Research Project
Grant-in-Aid for Scientific Research on Priority Areas
消化管上皮細胞の分化増殖はWntおよびBMPシグナルにより制御されている。Wntは未分化性維持に作用し、BMPは分化を促進する。また、BMPシグナルにはPI-3K/Akt経路の阻害によりWntシグナルを負に制御可能性も報告されている。遺伝子の変異やメチル化によるWntシグナル活性化は消化管腫瘍発生の原因となる。一方、BMP受容体I型遺伝子の変異などによるBMPシグナル遮断は遺伝性若年性ポリープ症の原因として知られている。しかし、胃腫瘍発生におけるBMPシグナル抑制の関与について、これまでにマウスモデルを用いた解析がなされていない。そこで、BMPシグナルの内在性阻害因子であるNoggin遺伝子を胃粘膜上皮で発現誘導させたK19-Nogトランスジェニックマウスを作製して解析した。
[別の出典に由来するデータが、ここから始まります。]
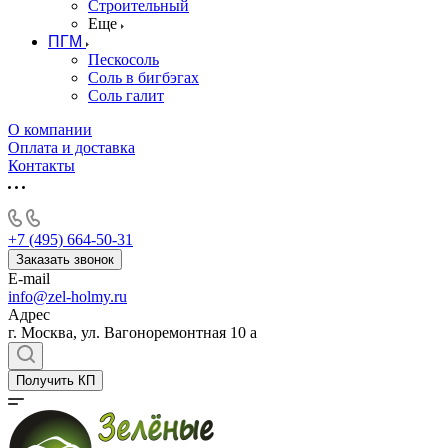
Строительный
Еще
ПГМ
Пескосоль
Соль в бигбэгах
Соль галит
О компании
Оплата и доставка
Контакты
+7 (495) 664-50-31
Заказать звонок
E-mail
info@zel-holmy.ru
Адрес
г. Москва, ул. Вагоноремонтная 10 а
Получить КП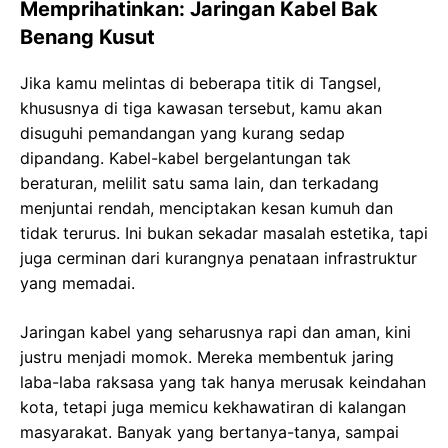
Memprihatinkan: Jaringan Kabel Bak
Benang Kusut
Jika kamu melintas di beberapa titik di Tangsel,
khususnya di tiga kawasan tersebut, kamu akan
disuguhi pemandangan yang kurang sedap
dipandang. Kabel-kabel bergelantungan tak
beraturan, melilit satu sama lain, dan terkadang
menjuntai rendah, menciptakan kesan kumuh dan
tidak terurus. Ini bukan sekadar masalah estetika, tapi
juga cerminan dari kurangnya penataan infrastruktur
yang memadai.
Jaringan kabel yang seharusnya rapi dan aman, kini
justru menjadi momok. Mereka membentuk jaring
laba-laba raksasa yang tak hanya merusak keindahan
kota, tetapi juga memicu kekhawatiran di kalangan
masyarakat. Banyak yang bertanya-tanya, sampai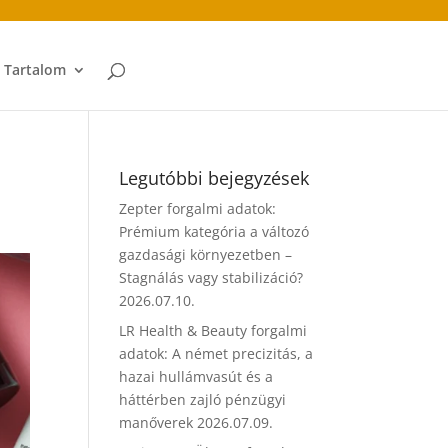
t Tartalom
Legutóbbi bejegyzések
Zepter forgalmi adatok:
Prémium kategória a változó
gazdasági környezetben –
Stagnálás vagy stabilizáció?
2026.07.10.
LR Health & Beauty forgalmi
adatok: A német precizitás, a
hazai hullámvasút és a
háttérben zajló pénzügyi
manőverek
2026.07.09.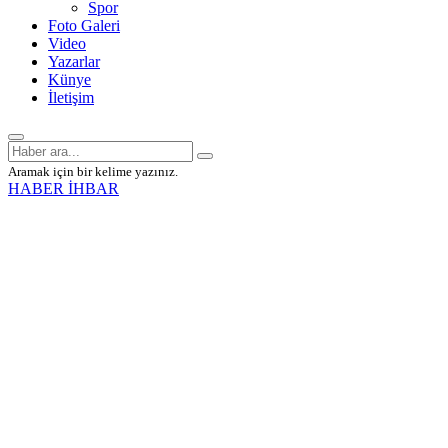
Spor
Foto Galeri
Video
Yazarlar
Künye
İletişim
Aramak için bir kelime yazınız.
HABER İHBAR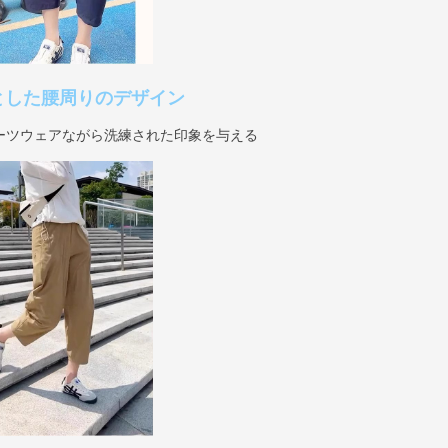
とした腰周りのデザイン
ーツウェアながら洗練された印象を与える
K19-Nogマウスの胃上皮ではBMPシグナルが抑制されてSmad1/5/8のリン酸化が阻害された。しかし、K19-Nogマウスの胃粘膜には腫瘍病変は全く観察されなかった。これまでの研究により、胃粘膜でWntシグナルを亢進させても腫瘍は発生せず、WntとCOX-2/PGE_2経路を同時に活性化させると胃がんが発生することが明らかである。そこで、K19-NogマウスとK19-C2mEマウスを交配してK19-Nog/C2mEマウスを作製し、胃粘膜でBMP抑制と同時にCOX-2/PGE_2経路を誘導させて炎症反応を起こさせた。その結果、胃粘膜には大きな腫瘍が約20%の頻度で発生し、組織学的には若年性ポリープ症患者で認められる過誤腫に類似していた。したがって、BMP抑制は腫瘍発生の引き金となるが、それだけでは腫瘍発生に至らず、PGE_2経路の誘導に依存して炎症反応がともなう時に過誤腫が発生することがはじめて明らかになった。遺伝子発現解析の結果、WntとPGE_2で発生する胃がんとは異なる発現プロファイルが認められた。以上の結果は、今後の胃過誤腫の分子発生機序の研究に有用な情報となる。